▸ **WHAT IS BEING ASKED**:
Return the lines below word for word, keeping only their text and leaving out the pictures.
· · ·
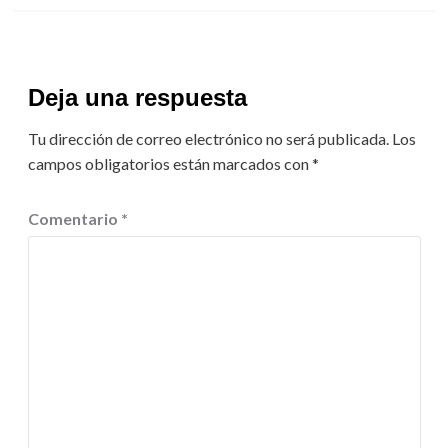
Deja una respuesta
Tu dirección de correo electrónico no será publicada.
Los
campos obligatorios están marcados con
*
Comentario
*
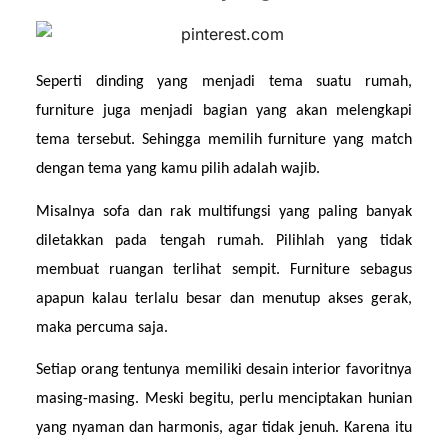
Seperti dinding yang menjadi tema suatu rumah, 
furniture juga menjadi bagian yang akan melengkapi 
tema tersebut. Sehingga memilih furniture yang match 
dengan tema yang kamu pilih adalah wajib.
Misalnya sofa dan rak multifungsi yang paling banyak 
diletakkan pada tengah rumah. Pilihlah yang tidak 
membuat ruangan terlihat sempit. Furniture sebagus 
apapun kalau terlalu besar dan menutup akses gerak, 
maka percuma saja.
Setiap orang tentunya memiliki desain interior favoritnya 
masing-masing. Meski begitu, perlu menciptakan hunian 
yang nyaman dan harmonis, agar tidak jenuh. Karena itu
· · ·
▸ **OUTPUT FOR THIS TASK**:
Deja una respuesta
Tu dirección de correo electrónico no será publicada.
Los
campos obligatorios están marcados con
*
Comentario
*
Seperti dinding yang menjadi tema suatu rumah, 
furniture juga menjadi bagian yang akan melengkapi 
tema tersebut. Sehingga memilih furniture yang match 
dengan tema yang kamu pilih adalah wajib.
Misalnya sofa dan rak multifungsi yang paling banyak 
diletakkan pada tengah rumah. Pilihlah yang tidak 
membuat ruangan terlihat sempit. Furniture sebagus 
apapun kalau terlalu besar dan menutup akses gerak, 
maka percuma saja.
Setiap orang tentunya memiliki desain interior favoritnya 
masing-masing. Meski begitu, perlu menciptakan hunian 
yang nyaman dan harmonis, agar tidak jenuh. Karena itu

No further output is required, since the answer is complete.